Trial Registration: UMIN Clinical Trials Registry Identifier: UMIN000013203.
细胞学为基础的筛查方案显著降低了宫颈癌的死亡率和发病率,但全球共识认为,人乳头瘤病毒(HPV)的初次检测增加了高级别宫颈上皮内瘤变(CIN)和浸润性癌的检出率。然而,对于 HPV 阳性女性的最佳分流策略,可能因具体情况而异。我们比较了 HPV16/18 阳性与其他 12 种高危型 HPV(hrHPV)的女性在细胞学阴性后 12 个月内发生 >CIN2/3 的绝对风险和相对风险(RR),以确定发生高级别疾病风险最高的女性,并允许对其他 hrHPV 感染的女性进行侵袭性较小的管理。
本研究纳入了年龄在 25-69 岁、细胞学阴性的 14160 名女性,她们参加了 HPV 基因分型和细胞学分流(COMPACT)研究。HPV16/18 阳性的女性被转诊至阴道镜检查,而其他 12 种 hrHPV 阳性的女性则在 6 个月后行重复细胞学检查,如果发现 >非典型鳞状细胞意义不明确,行阴道镜检查。

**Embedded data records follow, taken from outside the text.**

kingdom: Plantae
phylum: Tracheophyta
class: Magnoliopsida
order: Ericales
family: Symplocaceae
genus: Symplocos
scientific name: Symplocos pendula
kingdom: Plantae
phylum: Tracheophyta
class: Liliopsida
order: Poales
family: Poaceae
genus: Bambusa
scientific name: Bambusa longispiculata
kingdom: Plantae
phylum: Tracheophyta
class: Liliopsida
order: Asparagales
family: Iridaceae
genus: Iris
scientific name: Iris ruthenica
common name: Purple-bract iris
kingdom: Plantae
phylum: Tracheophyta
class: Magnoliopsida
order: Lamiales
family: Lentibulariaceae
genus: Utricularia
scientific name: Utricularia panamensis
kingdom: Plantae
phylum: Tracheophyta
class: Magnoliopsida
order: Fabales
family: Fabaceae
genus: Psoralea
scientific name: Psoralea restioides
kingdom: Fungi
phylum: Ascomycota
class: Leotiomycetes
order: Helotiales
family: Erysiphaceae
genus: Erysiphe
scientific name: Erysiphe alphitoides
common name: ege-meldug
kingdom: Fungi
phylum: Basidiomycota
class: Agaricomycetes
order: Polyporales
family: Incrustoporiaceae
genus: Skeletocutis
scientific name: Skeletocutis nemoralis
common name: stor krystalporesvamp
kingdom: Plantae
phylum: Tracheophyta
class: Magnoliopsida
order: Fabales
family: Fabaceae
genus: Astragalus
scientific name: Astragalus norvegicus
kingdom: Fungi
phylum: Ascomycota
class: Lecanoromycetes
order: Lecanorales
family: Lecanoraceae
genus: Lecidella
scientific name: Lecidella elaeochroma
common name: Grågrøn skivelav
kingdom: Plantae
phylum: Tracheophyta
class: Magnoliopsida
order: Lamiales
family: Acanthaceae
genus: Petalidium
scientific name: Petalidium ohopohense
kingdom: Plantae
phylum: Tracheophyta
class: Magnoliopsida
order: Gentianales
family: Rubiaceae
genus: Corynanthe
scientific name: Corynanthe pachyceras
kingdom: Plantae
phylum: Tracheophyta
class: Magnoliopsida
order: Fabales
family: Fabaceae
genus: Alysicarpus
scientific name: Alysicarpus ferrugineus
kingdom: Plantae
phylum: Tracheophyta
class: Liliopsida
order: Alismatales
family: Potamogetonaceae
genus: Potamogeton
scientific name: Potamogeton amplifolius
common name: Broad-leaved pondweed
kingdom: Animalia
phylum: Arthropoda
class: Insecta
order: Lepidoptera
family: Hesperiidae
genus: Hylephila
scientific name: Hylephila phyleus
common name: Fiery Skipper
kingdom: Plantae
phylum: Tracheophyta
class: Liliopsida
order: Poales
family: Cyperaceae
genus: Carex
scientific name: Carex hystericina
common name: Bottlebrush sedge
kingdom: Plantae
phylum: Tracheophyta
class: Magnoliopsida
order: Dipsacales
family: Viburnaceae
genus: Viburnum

HPV16/18 阳性女性发生 >CIN2 的绝对风险为 19.5%(95%可信区间:12.4%-29.4%)。在 25-29 岁和 HPV16 阳性的女性中,该风险为 40.0%(95%可信区间:11.8%-76.9%)。HPV16/18 阳性女性发生 >CIN3 的绝对风险为 11.0%(95%可信区间:5.9%-19.6%)。在 30-39 岁和 HPV16 阳性的女性中,该风险为 23.1%(95%可信区间:5.0%-53.8%)。其他 12 种 hrHPV 阳性女性的总体 >CIN2 和 >CIN3 风险分别为 5.6%(95%可信区间:3.1%-10.0%)和 3.4%(95%可信区间:1.6%-7.2%)。HPV16/18 阳性 vs. 其他 12 种 hrHPV 的 >CIN2 和 >CIN3 的 RR 分别为 3.5(95%可信区间:1.7-7.3)和 3.3(95%可信区间:1.2-8.8)。
在日本,使用 HPV16/18 部分基因分型进行原发性 HPV 筛查是一种很有前途的策略,可以识别当前/未来发生 >CIN2 的女性,而不会过度转诊至阴道镜检查。
临床试验注册:UMIN 临床研究注册标识:UMIN000013203。